= Teodor Atanacković =

Serbian scientist

Teodor Atanacković

Teodor Atanackovic (born 1945, Sibac, Serbia) is full professor of Mechanics since 1988 at the Faculty of Technical Sciences at the University of Novi Sad. He graduated from the Mechanical Engineering faculty in Novi Sad in 1969. In 1974 he obtained a PhD degree at Department of Mechanics, University of Kentucky, Lexington Ky. USA. He held Alexander von Humboldt research fellowship at the Technische Universität Berlin, Germany. Since 2009 he is full member of Serbian Academy of Sciences and Arts and in 2014 he was elected Professor emeritus of the University of Novi Sad.
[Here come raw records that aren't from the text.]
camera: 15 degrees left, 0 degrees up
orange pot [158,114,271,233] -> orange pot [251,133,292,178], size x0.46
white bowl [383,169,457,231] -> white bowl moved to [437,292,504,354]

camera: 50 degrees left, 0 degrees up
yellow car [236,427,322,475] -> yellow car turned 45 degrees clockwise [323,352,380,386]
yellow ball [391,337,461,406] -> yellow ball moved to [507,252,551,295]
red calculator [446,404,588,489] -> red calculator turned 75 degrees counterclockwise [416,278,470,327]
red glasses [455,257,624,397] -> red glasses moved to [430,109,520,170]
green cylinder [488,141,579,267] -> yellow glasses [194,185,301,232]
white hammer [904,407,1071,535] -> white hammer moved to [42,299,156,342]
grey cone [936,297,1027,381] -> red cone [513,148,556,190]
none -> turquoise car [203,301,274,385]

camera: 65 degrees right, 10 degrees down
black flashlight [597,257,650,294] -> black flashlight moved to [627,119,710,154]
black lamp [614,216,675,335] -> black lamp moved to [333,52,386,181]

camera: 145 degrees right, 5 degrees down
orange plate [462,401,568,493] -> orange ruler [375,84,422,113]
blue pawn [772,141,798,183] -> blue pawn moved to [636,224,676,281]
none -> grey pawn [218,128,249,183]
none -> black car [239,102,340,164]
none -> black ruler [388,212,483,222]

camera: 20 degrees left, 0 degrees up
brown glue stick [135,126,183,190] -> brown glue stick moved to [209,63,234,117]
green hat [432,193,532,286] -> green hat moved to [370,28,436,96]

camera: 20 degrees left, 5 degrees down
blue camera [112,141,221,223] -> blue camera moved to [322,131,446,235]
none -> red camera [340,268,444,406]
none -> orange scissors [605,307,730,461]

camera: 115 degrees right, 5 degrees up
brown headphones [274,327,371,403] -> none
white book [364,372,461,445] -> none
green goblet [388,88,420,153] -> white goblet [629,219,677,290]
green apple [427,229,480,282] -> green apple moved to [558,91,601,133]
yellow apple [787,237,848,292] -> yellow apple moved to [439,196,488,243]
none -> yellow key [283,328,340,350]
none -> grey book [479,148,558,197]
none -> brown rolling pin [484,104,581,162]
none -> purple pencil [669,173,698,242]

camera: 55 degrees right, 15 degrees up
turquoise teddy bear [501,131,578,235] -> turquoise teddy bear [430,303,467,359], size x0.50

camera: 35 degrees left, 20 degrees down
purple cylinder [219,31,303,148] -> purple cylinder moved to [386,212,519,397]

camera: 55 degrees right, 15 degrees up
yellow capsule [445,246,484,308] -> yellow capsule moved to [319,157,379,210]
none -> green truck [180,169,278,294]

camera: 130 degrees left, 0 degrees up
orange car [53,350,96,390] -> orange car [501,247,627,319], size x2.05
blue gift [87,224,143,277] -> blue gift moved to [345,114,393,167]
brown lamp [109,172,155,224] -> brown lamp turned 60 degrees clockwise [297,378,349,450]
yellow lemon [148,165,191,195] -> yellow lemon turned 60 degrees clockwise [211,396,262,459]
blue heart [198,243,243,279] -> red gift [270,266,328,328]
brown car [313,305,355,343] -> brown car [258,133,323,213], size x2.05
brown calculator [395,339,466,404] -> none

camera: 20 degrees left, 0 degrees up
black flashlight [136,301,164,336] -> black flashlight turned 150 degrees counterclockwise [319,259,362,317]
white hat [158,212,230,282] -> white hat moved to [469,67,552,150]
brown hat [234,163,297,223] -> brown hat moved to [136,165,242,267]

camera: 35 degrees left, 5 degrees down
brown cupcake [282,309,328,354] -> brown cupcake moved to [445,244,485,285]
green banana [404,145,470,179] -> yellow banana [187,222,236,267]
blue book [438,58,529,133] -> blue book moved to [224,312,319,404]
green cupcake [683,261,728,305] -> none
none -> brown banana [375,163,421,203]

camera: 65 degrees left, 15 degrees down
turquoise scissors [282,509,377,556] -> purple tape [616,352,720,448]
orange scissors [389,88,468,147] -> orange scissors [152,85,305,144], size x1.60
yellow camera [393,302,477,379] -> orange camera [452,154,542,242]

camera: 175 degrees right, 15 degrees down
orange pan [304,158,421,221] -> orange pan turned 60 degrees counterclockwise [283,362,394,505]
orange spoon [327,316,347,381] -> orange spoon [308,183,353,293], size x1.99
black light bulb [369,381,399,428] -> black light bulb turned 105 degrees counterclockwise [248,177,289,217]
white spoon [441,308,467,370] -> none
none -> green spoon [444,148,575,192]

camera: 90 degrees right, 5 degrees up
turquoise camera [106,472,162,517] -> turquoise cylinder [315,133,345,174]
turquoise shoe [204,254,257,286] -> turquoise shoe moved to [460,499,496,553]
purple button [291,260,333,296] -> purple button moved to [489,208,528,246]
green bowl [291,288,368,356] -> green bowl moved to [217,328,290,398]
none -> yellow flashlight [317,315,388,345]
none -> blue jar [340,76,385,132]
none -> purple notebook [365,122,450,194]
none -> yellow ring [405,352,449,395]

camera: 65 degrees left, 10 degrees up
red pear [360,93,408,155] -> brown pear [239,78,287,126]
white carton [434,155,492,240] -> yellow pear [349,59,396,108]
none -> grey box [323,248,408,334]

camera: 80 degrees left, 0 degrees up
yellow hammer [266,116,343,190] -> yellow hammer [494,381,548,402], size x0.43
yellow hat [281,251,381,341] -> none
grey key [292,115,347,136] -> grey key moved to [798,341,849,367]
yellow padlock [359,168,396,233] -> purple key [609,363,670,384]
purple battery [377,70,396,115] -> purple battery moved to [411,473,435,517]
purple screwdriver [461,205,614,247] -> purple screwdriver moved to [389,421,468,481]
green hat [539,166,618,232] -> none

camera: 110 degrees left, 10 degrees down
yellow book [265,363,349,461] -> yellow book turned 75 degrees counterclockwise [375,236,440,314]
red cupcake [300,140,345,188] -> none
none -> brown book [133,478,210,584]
At present he is Secretary of the Branch in Novi Sad of Serbian Academy of Sciences and Arts. His research interests include Continuum mechanics, Variational principles of mechanics, Shape memory materials, Visco-elasticity of fractional type, Biomechanics, Stability of elastic systems, and the problems of Shape optimization of elastic rods.

== Bibliography ==

- T. M. Atanackovic, Stability Theory of Elastic Rods. World Scientific, New Jersey, 1997.
- T. M. Atanackovic, A. Guran, Theory of Elasticity for Scientists and Engineers. Birkhauser, Boston 2000.
- Т. М. Атанацкович, А. Гуран, Лекции по Теории упругости, (translation with corrections of: T. M. Atanackovic and A. Guran, Lectures on Elasticity Theory) Санкт Петерсбургскии государствени университет 2003.
- B. D. Vujanovic and T. M. Atanackovic, An Introduction to Modern Variational Techniques in Mechanics and Engineering. Birkhauser, Boston 2004.
- T.M. Atanackovic, S.Pilipovic, B. Stankovic, D. Zorica, Fractional calculus with Application in Mechanics: Vibrations and Diffusion Processes, ISTE, London, John Wiley & Sons, New York, 2014.
- T.M. Atanackovic, S.Pilipovic, B. Stankovic, D. Zorica, Fractional calculus with Application in Mechanics: Wave Propagation, Impact and Variational Principles, ISTE, London, John Wiley & Sons, New York, 2014.